* _Work item_
The reply should hold every line of the data below, unchanged, and none of the pictures.

* _Provided records_
----

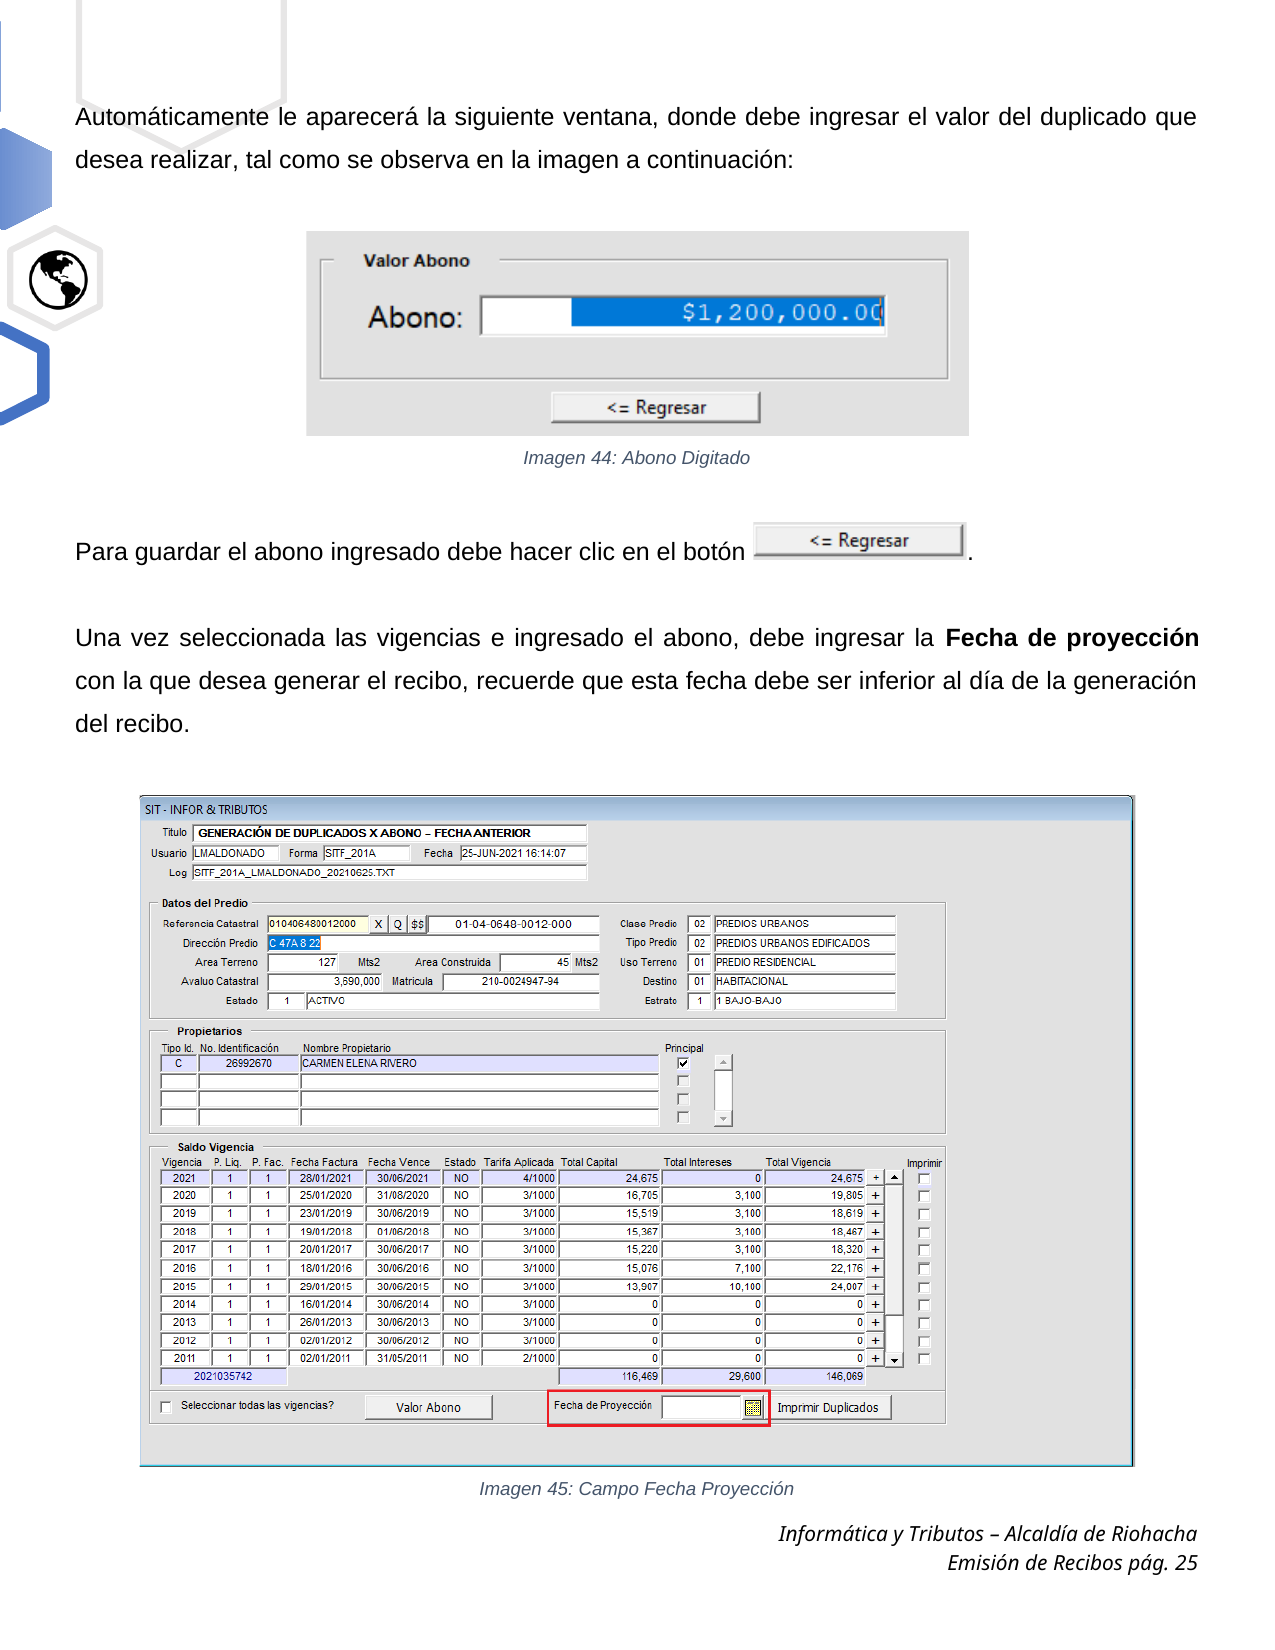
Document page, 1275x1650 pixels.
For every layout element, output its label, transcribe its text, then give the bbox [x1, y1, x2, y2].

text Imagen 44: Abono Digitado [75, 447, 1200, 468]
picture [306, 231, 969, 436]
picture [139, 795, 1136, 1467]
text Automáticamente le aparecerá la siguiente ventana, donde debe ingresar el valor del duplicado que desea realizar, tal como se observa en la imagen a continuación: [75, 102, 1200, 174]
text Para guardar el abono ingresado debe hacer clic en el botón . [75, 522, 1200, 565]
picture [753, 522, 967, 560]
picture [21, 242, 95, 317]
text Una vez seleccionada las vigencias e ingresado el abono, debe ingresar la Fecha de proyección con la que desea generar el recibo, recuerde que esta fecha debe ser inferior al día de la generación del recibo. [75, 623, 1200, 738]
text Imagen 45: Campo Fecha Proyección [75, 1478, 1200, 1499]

----

* _Reply to the exercise_
Document page, 1275x1650 pixels.
For every layout element, output its label, transcribe its text, then give the bbox [x1, y1, x2, y2].

text Imagen 44: Abono Digitado [75, 447, 1200, 468]
picture [306, 231, 969, 436]
picture [139, 795, 1136, 1467]
text Automáticamente le aparecerá la siguiente ventana, donde debe ingresar el valor del duplicado que desea realizar, tal como se observa en la imagen a continuación: [75, 102, 1200, 174]
text Para guardar el abono ingresado debe hacer clic en el botón . [75, 522, 1200, 565]
picture [753, 522, 967, 560]
picture [21, 242, 95, 317]
text Una vez seleccionada las vigencias e ingresado el abono, debe ingresar la Fecha de proyección con la que desea generar el recibo, recuerde que esta fecha debe ser inferior al día de la generación del recibo. [75, 623, 1200, 738]
text Imagen 45: Campo Fecha Proyección [75, 1478, 1200, 1499]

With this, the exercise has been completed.